[Stored data]
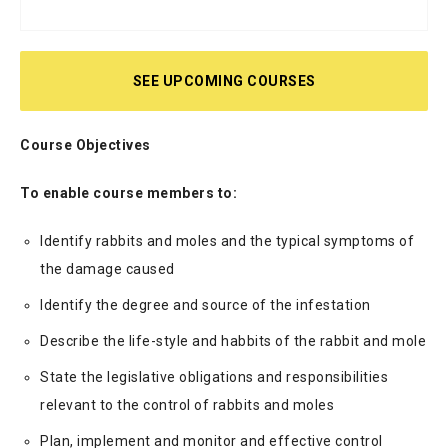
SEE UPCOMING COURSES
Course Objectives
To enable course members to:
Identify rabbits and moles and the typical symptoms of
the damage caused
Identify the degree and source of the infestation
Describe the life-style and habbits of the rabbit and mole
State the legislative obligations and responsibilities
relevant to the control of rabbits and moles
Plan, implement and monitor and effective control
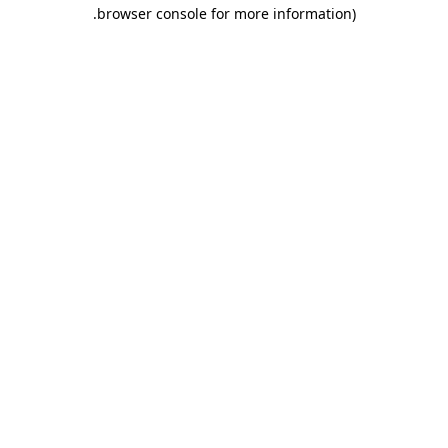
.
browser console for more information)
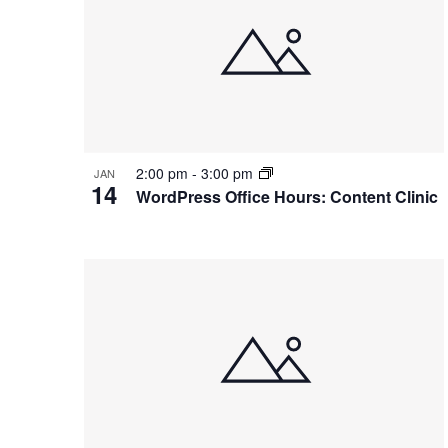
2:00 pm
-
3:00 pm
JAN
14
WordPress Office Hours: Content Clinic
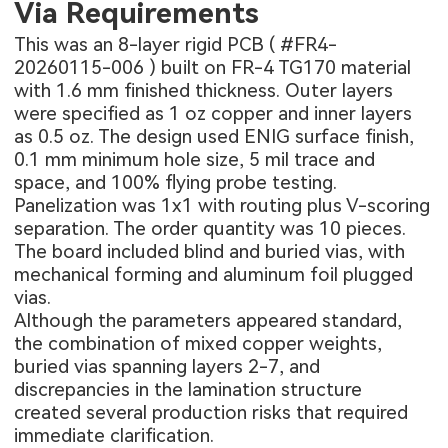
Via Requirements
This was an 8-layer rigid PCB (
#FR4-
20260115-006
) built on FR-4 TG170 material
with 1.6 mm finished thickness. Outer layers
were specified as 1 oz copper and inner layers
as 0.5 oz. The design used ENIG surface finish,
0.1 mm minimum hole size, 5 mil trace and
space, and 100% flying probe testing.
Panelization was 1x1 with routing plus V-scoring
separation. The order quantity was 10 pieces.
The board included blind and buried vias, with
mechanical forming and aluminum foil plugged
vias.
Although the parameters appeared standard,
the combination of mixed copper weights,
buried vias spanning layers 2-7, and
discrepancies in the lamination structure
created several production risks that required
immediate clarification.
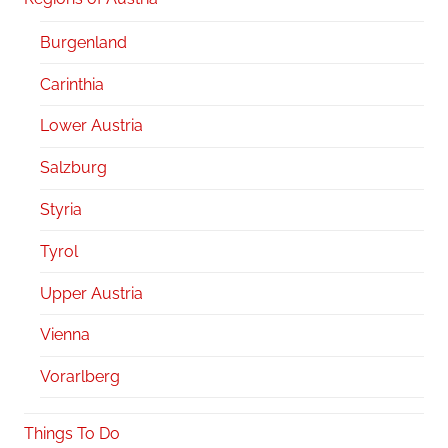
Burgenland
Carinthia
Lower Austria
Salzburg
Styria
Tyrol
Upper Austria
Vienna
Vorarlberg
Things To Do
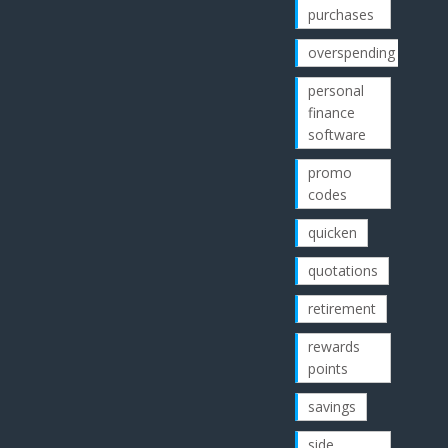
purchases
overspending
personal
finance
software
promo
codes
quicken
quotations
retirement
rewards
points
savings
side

- Aim of the task:
Lay out the text read from every item above as a JSON list of strings, with one string per line and blank lines omitted. Leave the pictures out of the answer.

- Task output:
[
  "SEE UPCOMING COURSES",
  "Course Objectives",
  "To enable course members to:",
  "Identify rabbits and moles and the typical symptoms of",
  "the damage caused",
  "Identify the degree and source of the infestation",
  "Describe the life-style and habbits of the rabbit and mole",
  "State the legislative obligations and responsibilities",
  "relevant to the control of rabbits and moles",
  "Plan, implement and monitor and effective control",
  ".",
  "browser console for more information)",
  "2:00 pm",
  "-",
  "3:00 pm",
  "JAN",
  "14",
  "WordPress Office Hours: Content Clinic",
  "Via Requirements",
  "This was an 8-layer rigid PCB (",
  "#FR4-",
  "20260115-006",
  ") built on FR-4 TG170 material",
  "with 1.6 mm finished thickness. Outer layers",
  "were specified as 1 oz copper and inner layers",
  "as 0.5 oz. The design used ENIG surface finish,",
  "0.1 mm minimum hole size, 5 mil trace and",
  "space, and 100% flying probe testing.",
  "Panelization was 1x1 with routing plus V-scoring",
  "separation. The order quantity was 10 pieces.",
  "The board included blind and buried vias, with",
  "mechanical forming and aluminum foil plugged",
  "vias.",
  "Although the parameters appeared standard,",
  "the combination of mixed copper weights,",
  "buried vias spanning layers 2-7, and",
  "discrepancies in the lamination structure",
  "created several production risks that required",
  "immediate clarification.",
  "Burgenland",
  "Carinthia",
  "Lower Austria",
  "Salzburg",
  "Styria",
  "Tyrol",
  "Upper Austria",
  "Vienna",
  "Vorarlberg",
  "Things To Do",
  "purchases",
  "overspending",
  "personal",
  "finance",
  "software",
  "promo",
  "codes",
  "quicken",
  "quotations",
  "retirement",
  "rewards",
  "points",
  "savings",
  "side"
]